You are viewing a plain text version of this content. The canonical link for it is here.
Posted to mapreduce-dev@hadoop.apache.org by Yoonmin Nam <ro...@dgist.ac.kr> on 2013/10/17 17:21:55 UTC

(Re)About block splitting, input split and TextInputFormat in MapReduce

Hi.

Let we consider this situation:

1.     Block size = 67108864 (64MB)

2.     Data size = 2.2GB. (larger than block size)

 

Then, when I put the input into HDFS, I got the below list of block
replication result:

 

 

http://infolab.dgist.ac.kr/~ronymin/pictures/1.png

 

 

Then, I checked each HDFS block and unfortunately (but naturally) block 2
and block 3 has broken data like this.

 

At the end of block2:

.

.

<username> R. fi

 

At the start of block3:

end</username>

 

This means the original data is like this: (XML format data)

<username>R. fiend</username>

 

If I use the TextInputFormat (LineRecordReader and LineReader), 

I thought that mapper 3 which handle block 2 will cover the start of block 3
to make those line to make the incompletely broken data meaningful!

 

And mapper 4 is reading the next element of end</username>. (Actually next
element is id: <id>55767</id>

 

If it is right, then some Mapper has great performance gain if it has some
block and its adjacent block for handling this kind of block spanning
problem. 

(Because it can reduce the network I/O for get the next block to handle
broken element)

 

At the block replacement result I shown, block 0 and block1 are existed in
same datanode (10.40.3.78).

Also, block1 and block2 are existed in same datanode (10.40.3.83).

 

However, block3 and block4 are not existed at least one same node.. (Both
two blocks are existed in different datanode)

 

At this point, I want to ask you guys about following questions:

 

1.     The block replication policy consider this kind of situation?

2.     Is there any wrong fact of my thought, especially one mapper handles
the end of its block and start of next block to make the line meaningful?

3.     Why the SPLIT_SLOP has value 1.1 in FileInputSplit?

4.     I know HDFS Block generation mechanism splits the input data strictly
based on the value of dfs.block.size, and that value is upper value of
InputSplit.

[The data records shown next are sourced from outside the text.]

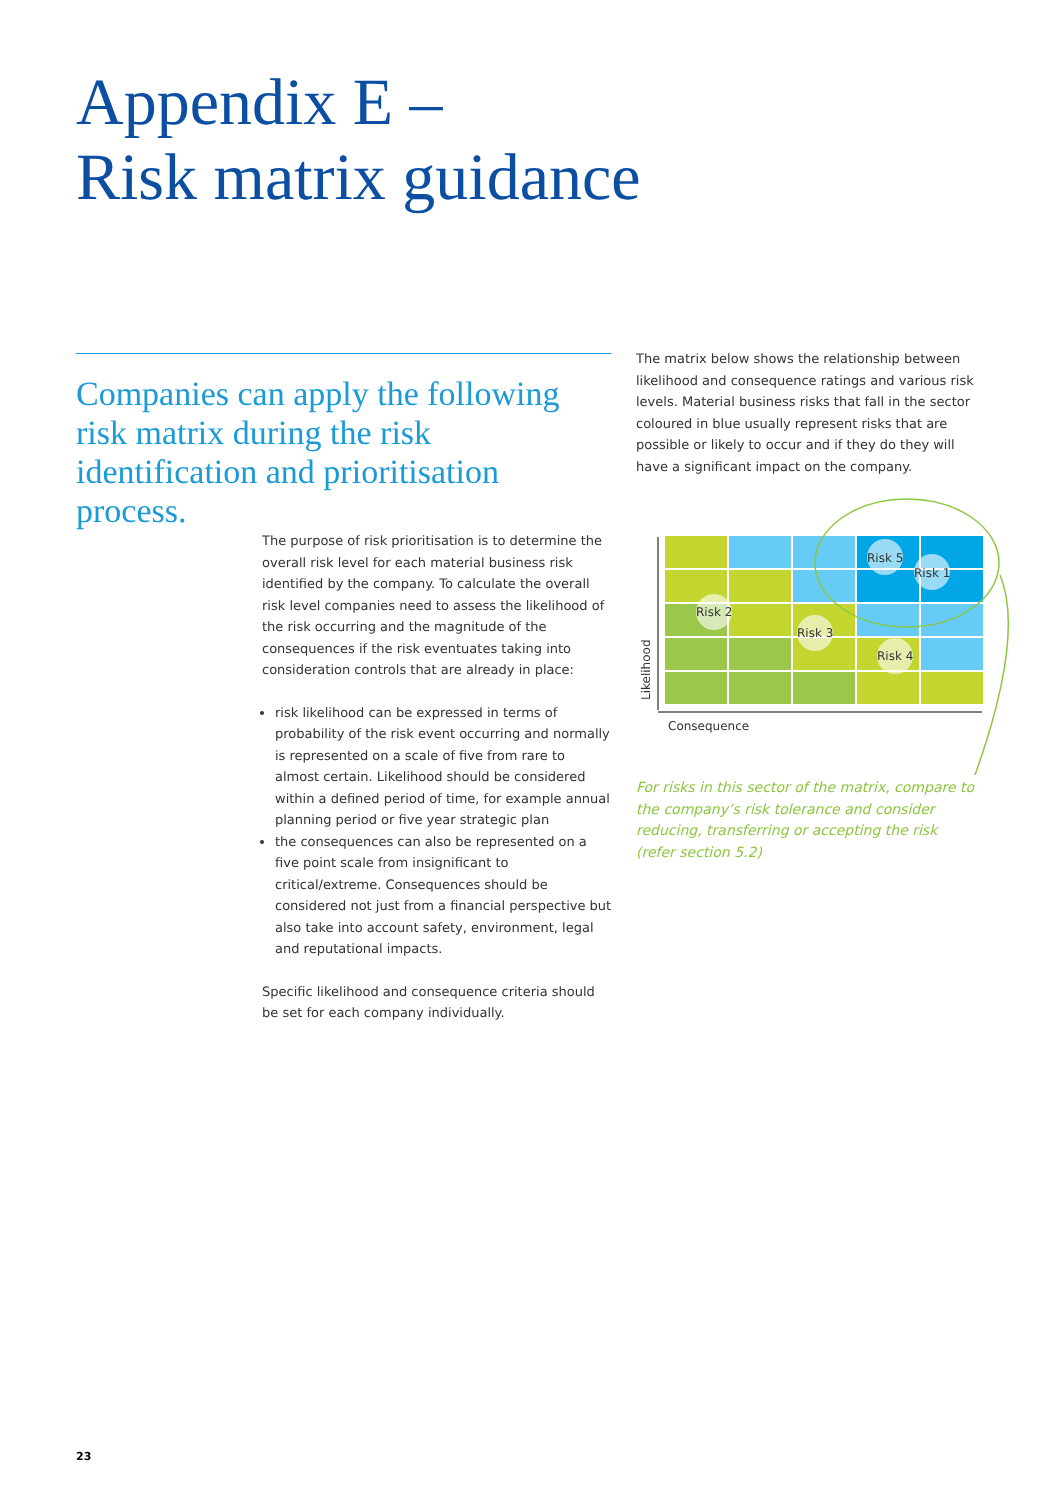Appendix E –
Risk matrix guidance
Companies can apply the following risk matrix during the risk identification and prioritisation process.
The matrix below shows the relationship between likelihood and consequence ratings and various risk levels. Material business risks that fall in the sector coloured in blue usually represent risks that are possible or likely to occur and if they do they will have a significant impact on the company.
The purpose of risk prioritisation is to determine the overall risk level for each material business risk identified by the company. To calculate the overall risk level companies need to assess the likelihood of the risk occurring and the magnitude of the consequences if the risk eventuates taking into consideration controls that are already in place:
risk likelihood can be expressed in terms of probability of the risk event occurring and normally is represented on a scale of five from rare to almost certain. Likelihood should be considered within a defined period of time, for example annual planning period or five year strategic plan
the consequences can also be represented on a five point scale from insignificant to critical/extreme. Consequences should be considered not just from a financial perspective but also take into account safety, environment, legal and reputational impacts.
Specific likelihood and consequence criteria should be set for each company individually.
Risk 2
Risk 3
Risk 5
Risk 1
Risk 4
Consequence
Likelihood
For risks in this sector of the matrix, compare to the company’s risk tolerance and consider reducing, transferring or accepting the risk (refer section 5.2)
23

But it is not correct because of SPLIT_SLOPE. But this is wrong,
I think! Please let me know the exact reason of InputSplitting mechanism!

(Let we consider that the last remaining data is 64.8MB (bytesRemaining) and
splitSize is 64MB, so bytesRemaining / splitSize == 1.01 < SPLIT_SLOP, so it
just becomes one input splits!!)

 

Thank you for reading my very long question!